A university in California is hoping a cash incentive will keep students from traveling for spring break, the latest effort by a school to curb the spread of the coronavirus as experts urge against travel.

The University of California at Davis is offering $75 “staycation” grants for students staying in town for spring break in late March. Students must apply for the grants by Wednesday evening, and 2,000 students will be selected to receive a gift card to a local business. The school had a total of more than 39,000 students in fall 2019.

It has been about a year since the virus first threw a wrench into academic calendars across the country, prompting schools to shut students out of the classroom or send them away from campus. Some colleges have scaled back or scrapped spring break altogether as students, most of whom may still be waiting for a vaccine, consider what the rest of the school year will look like.

UC Davis is nearing the end of its fourth quarter with nearly all remote instruction.

“I think there’s a lot of COVID fatigue and as all of us are, students are interested in being able to do things and go outside, engage with their peers,” said Sheri Atkinson, the university’s associate vice chancellor for student life. “We are in this place where there is a light at the end of the tunnel, but we’re not quite there yet.”

She said the school recognized that if administrators continued to “ask them to engage in COVID-safe behavior,” the grants were one way to support students.

The school, which has offered similar grants before, initially planned to give them to 750 students but increased that number to 2,000 after seeing a huge response, Atkinson said.

“If we could reach out to any number to be able to help impact their behavior, that is good,” she told The Washington Post. “The more, the better, and the more effective it will be in preventing the spread of covid.”

Jacob Herbstman, a junior at UC Davis, said it was a good idea, even if he believes many of the students taking advantage of the grant were already planning to stay put. He applied for one of the grants previously offered by the school.

“Let’s say you were already never going to go anywhere, and you apply for the grant – it’s not changing your behavior, but at the same time, you may say, ‘I deserve this because I’m doing the right thing,’ ” Herbstman said.

It’s a good idea for universities to continue to encourage students to limit travel and other activities that could lead to the spread of the virus, said Justin Lessler, an infectious-disease expert at the Johns Hopkins Bloomberg School of Public Health.

“College-aged people are mostly unvaccinated – almost universally unvaccinated right now – and the levels of the virus are still quite high,” Lessler said. “Traveling and going home has a potential to both spread the virus from wherever the school is to other places. People can also be infected and bring it back. And the real concern is higher-risk folks could get infected.”

He said that as vaccinations ramp up, “we’re not really that far off from a point where most people who want a vaccine can have a vaccine. In that context, a case delayed is a case permanently prevented.”

As a result, any infection-control measures are more clearly useful, Lessler said.

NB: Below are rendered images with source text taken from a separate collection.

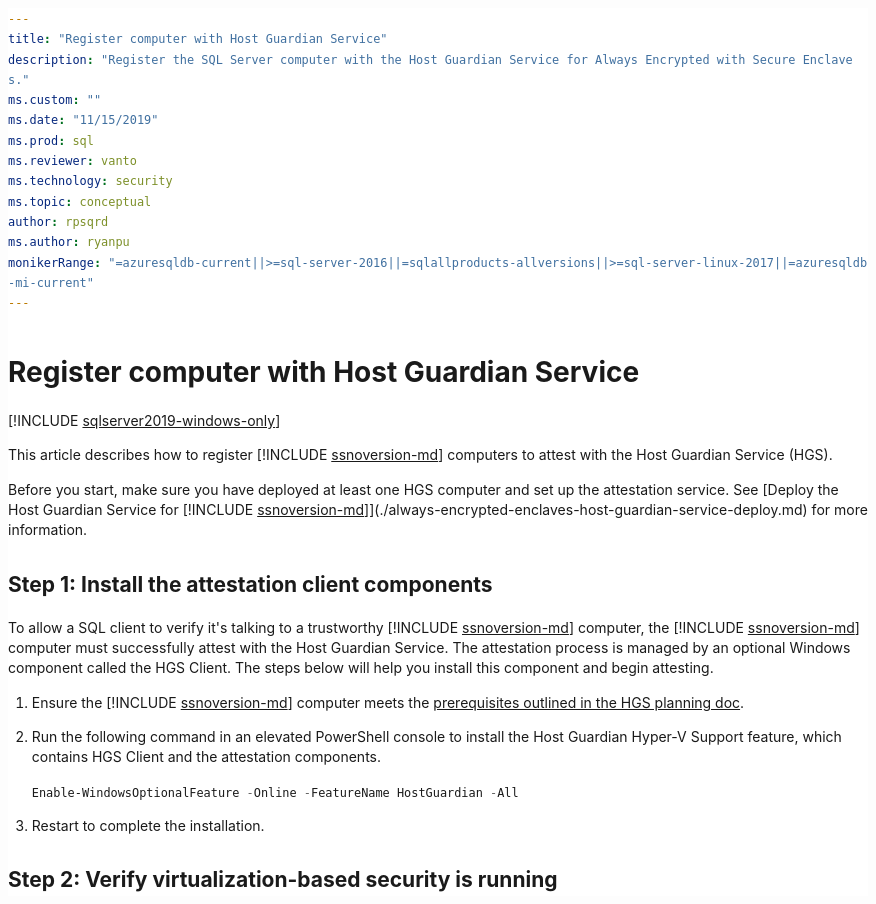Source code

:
 ```yaml
---
title: "Register computer with Host Guardian Service"
description: "Register the SQL Server computer with the Host Guardian Service for Always Encrypted with Secure Enclaves."
ms.custom: ""
ms.date: "11/15/2019"
ms.prod: sql
ms.reviewer: vanto
ms.technology: security
ms.topic: conceptual
author: rpsqrd
ms.author: ryanpu
monikerRange: "=azuresqldb-current||>=sql-server-2016||=sqlallproducts-allversions||>=sql-server-linux-2017||=azuresqldb-mi-current"
---
```


# Register computer with Host Guardian Service

[!INCLUDE [sqlserver2019-windows-only](../../../includes/applies-to-version/sqlserver2019-windows-only.md)]

This article describes how to register [!INCLUDE [ssnoversion-md](../../../includes/ssnoversion-md.md)] computers to attest with the Host Guardian Service (HGS).

Before you start, make sure you have deployed at least one HGS computer and set up the attestation service.
See [Deploy the Host Guardian Service for [!INCLUDE [ssnoversion-md](../../../includes/ssnoversion-md.md)]](./always-encrypted-enclaves-host-guardian-service-deploy.md) for more information.

## Step 1: Install the attestation client components

To allow a SQL client to verify it's talking to a trustworthy [!INCLUDE [ssnoversion-md](../../../includes/ssnoversion-md.md)] computer, the [!INCLUDE [ssnoversion-md](../../../includes/ssnoversion-md.md)] computer must successfully attest with the Host Guardian Service.
The attestation process is managed by an optional Windows component called the HGS Client.
The steps below will help you install this component and begin attesting.

1. Ensure the [!INCLUDE [ssnoversion-md](../../../includes/ssnoversion-md.md)] computer meets the [prerequisites outlined in the HGS planning doc](./always-encrypted-enclaves-host-guardian-service-plan.md#prerequisites).

2. Run the following command in an elevated PowerShell console to install the Host Guardian Hyper-V Support feature, which contains HGS Client and the attestation components.

    ```powershell
    Enable-WindowsOptionalFeature -Online -FeatureName HostGuardian -All
    ```

3. Restart to complete the installation.

## Step 2: Verify virtualization-based security is running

The Centers for Disease Control and Prevention has urged against spring-break-related travel. Last month, a CDC spokesperson told The Post that the agency “recommends that people not travel at this time, and delay spring break travel until 2022.”

UC Davis offered similar grants ahead of Halloween, an effort to encourage people to participate in virtual activities or activities with their housemates instead of going to large parties.

To qualify for the latest grant, undergraduate or graduate students must be registered as a student, live full time in Davis, stay in Davis for spring break and schedule a coronavirus test during the week of the break.

Herbstman is planning to spend his break at home – which he said is about an hour-and-a-half drive from the school. He said that his parents have been fully vaccinated and that he was able to get his first dose after volunteering with vaccination efforts.

If not for that, he said, he may have considered staying in Davis.

He praised the university for what he called a “robust testing system” and for its overall response to the pandemic.

Throughout the school year, the university has recommended that students get tested at least once a week, if not two or three times, “because we do have the ability to do that,” Atkinson said. The university’s website notes that while travel is “strongly discouraged,” those who choose to travel “are expected to get tested every three to four days during the two-week period” before they leave and after they return.

“It’s all been somewhat of an experiment,” Atkinson said. “How do we influence behavior in ways – in positive ways, not in a punitive way?”